When I was first introduced to the term ‘organic’, it came by way of several steaks, given kindly by a hippy neighbour who played guitar, gave massages and thought she’d offer a meal to us as my mother had just passed away and we assume thought Dad couldn’t find his way around a kitchen.
This was circa 2002 and the steaks went in the bin.
I think it was ignorance more than anything; my Dad (and to be fair, moi) were perhaps convinced the steaks would be heaving with bugs, dirt and grime and we weren’t going to touch them with a barge pole.
So what turns the non-organic believer into the organic believer?

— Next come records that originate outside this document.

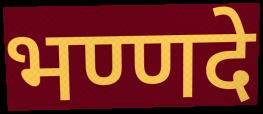
भण्णदे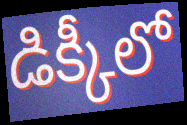
డిక్కీలోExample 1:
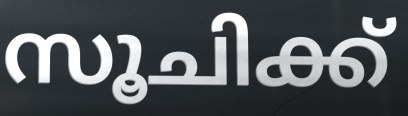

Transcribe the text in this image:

സൂചിക്ക്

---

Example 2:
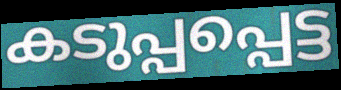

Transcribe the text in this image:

കടുപ്പപ്പെട്ട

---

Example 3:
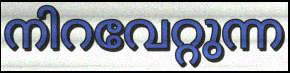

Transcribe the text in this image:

നിറവേറ്റുന്ന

Well organic has grown into a somewhat evolutionally companion for me; perhaps the notion of ‘slightly healthier’ for you, more natural, home-grown, created, and picked from Mother Nature at her freshest. And in some cases, it can mean free to an extent.
For me it is this notion of free that gets my butter beans cooking.

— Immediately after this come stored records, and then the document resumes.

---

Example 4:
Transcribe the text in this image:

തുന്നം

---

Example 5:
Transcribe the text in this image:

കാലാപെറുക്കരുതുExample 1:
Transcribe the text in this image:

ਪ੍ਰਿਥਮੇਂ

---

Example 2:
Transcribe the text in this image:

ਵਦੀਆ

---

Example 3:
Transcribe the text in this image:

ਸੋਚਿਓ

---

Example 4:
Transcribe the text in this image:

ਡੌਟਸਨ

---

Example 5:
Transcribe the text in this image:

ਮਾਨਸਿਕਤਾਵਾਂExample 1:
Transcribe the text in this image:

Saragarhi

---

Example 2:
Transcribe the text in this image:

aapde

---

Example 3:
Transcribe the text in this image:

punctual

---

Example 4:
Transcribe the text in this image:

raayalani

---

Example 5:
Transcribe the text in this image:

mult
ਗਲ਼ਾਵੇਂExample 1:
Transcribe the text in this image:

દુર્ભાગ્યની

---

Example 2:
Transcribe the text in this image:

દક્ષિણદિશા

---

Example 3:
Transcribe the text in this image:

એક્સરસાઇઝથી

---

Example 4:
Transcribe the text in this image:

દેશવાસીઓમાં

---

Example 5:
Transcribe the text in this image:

Growing organic veg, fruit and herbs from home, from just a few initial seeds, rejuvenating the earth they’re grown in and continuing to grow produce year upon year, that’s what makes me think organic is (very much up for discussion).
However, I will gladly confirm that an organic baked bean and a non-organic bean in my book are fundamentally the same.

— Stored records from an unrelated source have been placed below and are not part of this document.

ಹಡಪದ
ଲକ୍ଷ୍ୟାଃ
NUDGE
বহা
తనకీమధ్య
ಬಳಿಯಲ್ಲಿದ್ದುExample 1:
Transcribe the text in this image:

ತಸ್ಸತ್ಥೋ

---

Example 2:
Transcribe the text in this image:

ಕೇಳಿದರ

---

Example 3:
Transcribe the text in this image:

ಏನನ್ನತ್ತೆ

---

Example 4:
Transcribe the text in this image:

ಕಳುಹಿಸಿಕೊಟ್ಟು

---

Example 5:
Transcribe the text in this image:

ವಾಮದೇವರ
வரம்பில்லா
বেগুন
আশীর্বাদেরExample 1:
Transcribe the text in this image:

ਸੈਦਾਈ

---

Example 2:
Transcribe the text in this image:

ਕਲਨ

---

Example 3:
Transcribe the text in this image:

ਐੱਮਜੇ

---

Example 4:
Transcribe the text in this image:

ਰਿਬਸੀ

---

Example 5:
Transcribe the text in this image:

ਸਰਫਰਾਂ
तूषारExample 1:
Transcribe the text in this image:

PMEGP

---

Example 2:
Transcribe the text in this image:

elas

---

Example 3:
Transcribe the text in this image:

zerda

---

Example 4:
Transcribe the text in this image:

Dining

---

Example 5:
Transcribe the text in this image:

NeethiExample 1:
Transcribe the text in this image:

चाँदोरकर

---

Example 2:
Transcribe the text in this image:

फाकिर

It took me a decade to find my organic swing but that’s not to say it is organic all the way. Please don’t get me wrong – I will still happily drive to the supermarket and therefore filling the world with petrol emissions doesn’t play on my conscious whatsoever. Equally I can get into the car, visit said supermarket and then buy an organic onion. I am contradictory if nothing else (to an extent I argue).
Cost of being wholly organic vs doing what you can
I don’t argue for all my shopping to be a wholly organic experience. Cost still plays an issue in many of the organically produced produce and for this I am more than content to go against my organic found passion in order to purchase the cheaper item. Thus the baked bean and driving to supermarket to buy that onion among items packed with preservatives argument.
I want to do my part, but under the current economic crisis ever looming in the background like storm clouds brewing, organic is an ideal, but not a cult.